The problem. Identify every line of the records that contains the string "empty", with case counting, and copy each of those lines.

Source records
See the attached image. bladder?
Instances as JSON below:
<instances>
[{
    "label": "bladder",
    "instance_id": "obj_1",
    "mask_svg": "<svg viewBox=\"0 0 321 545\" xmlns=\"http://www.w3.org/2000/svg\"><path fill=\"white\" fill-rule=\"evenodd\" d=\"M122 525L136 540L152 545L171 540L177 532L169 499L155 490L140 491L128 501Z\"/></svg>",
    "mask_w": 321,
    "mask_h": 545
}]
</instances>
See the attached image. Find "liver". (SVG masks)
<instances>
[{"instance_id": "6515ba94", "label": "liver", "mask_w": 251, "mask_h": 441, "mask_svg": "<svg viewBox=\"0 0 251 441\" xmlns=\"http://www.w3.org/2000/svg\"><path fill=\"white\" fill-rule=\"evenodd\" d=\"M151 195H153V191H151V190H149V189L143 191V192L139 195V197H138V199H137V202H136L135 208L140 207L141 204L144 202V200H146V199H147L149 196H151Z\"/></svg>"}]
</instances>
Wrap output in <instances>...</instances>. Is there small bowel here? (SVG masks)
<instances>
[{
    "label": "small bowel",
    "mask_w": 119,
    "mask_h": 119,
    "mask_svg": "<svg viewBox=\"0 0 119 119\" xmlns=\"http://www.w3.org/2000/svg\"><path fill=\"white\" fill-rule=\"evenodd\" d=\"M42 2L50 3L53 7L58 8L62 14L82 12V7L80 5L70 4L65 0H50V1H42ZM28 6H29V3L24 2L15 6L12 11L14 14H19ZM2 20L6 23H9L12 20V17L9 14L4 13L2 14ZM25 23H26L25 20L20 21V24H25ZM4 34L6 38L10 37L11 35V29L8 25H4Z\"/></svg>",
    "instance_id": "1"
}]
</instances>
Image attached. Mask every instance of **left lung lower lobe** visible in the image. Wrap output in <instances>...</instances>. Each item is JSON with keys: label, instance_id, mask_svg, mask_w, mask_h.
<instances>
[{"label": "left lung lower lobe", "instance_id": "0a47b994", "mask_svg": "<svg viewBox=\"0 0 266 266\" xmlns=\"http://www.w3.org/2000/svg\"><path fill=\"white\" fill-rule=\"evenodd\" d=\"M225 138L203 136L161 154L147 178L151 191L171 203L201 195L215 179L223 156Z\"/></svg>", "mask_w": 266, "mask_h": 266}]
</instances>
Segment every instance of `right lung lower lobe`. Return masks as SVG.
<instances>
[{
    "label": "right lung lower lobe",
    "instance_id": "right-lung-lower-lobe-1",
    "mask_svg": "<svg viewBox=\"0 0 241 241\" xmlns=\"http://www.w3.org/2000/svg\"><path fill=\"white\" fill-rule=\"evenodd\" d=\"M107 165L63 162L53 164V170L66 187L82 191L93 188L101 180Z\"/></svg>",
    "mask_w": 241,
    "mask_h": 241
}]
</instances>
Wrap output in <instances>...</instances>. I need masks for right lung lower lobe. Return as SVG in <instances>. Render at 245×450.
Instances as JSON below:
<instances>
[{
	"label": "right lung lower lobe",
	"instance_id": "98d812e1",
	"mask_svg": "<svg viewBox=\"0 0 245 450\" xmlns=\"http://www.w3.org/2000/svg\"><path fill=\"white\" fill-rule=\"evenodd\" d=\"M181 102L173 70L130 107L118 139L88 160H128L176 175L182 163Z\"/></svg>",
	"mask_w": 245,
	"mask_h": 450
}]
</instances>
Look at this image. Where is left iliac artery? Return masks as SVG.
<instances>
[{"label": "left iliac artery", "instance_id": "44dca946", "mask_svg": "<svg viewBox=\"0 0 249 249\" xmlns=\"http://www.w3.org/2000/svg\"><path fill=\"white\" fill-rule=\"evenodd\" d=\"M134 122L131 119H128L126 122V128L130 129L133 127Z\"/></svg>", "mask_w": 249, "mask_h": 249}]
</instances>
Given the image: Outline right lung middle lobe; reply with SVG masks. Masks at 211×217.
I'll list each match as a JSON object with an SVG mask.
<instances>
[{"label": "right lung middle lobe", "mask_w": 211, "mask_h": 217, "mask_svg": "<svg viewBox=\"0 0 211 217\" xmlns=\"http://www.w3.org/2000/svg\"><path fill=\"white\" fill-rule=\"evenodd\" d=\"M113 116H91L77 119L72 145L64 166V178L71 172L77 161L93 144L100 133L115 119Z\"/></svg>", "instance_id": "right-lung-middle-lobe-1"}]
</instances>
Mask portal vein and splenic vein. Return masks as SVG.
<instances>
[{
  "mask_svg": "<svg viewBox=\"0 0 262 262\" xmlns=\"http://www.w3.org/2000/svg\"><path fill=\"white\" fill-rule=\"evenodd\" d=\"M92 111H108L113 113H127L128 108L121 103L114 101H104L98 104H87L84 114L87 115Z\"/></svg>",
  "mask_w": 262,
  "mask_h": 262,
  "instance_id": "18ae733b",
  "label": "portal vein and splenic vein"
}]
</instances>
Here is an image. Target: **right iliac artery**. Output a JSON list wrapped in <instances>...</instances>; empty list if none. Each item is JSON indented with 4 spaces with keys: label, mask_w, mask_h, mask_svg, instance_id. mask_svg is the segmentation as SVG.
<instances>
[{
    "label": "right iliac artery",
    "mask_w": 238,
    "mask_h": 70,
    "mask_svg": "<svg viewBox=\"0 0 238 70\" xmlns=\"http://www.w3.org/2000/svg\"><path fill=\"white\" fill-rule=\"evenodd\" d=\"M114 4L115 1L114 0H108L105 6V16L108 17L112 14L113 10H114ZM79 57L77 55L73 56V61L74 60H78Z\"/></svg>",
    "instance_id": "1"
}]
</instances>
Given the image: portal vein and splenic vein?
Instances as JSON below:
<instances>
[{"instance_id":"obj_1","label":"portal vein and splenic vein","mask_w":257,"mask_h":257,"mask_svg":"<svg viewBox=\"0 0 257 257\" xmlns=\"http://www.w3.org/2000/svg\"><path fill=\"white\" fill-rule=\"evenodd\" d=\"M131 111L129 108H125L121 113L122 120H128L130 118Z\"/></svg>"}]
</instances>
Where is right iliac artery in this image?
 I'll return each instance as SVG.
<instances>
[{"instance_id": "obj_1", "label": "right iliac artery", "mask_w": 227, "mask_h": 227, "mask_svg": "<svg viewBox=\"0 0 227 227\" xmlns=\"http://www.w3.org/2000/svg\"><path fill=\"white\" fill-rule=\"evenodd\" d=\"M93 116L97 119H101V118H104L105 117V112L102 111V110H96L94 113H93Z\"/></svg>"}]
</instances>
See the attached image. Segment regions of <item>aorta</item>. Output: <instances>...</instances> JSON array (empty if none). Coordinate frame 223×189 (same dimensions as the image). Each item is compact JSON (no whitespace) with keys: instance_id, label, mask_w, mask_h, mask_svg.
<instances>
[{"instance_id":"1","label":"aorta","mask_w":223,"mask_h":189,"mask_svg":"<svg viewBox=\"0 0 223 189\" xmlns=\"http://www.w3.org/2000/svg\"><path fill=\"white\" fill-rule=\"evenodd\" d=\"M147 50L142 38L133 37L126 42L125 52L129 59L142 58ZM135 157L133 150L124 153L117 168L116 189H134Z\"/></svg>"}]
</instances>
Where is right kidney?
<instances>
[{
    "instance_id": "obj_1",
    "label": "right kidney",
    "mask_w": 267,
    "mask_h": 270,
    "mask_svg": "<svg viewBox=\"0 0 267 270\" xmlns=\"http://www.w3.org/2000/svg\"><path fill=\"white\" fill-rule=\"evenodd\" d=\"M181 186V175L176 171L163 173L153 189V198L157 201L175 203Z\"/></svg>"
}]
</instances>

Task answer.
Here is an image. Target: **right iliac artery**. Output a JSON list wrapped in <instances>...</instances>; empty list if none. Each item is JSON indented with 4 spaces with keys: label, mask_w, mask_h, mask_svg, instance_id. mask_svg is the segmentation as SVG.
See the attached image. Segment regions of <item>aorta</item>. Output: <instances>...</instances> JSON array (empty if none). Coordinate frame 223×189 (same dimensions as the image). Each item is compact JSON (no whitespace) with keys: instance_id, label, mask_w, mask_h, mask_svg.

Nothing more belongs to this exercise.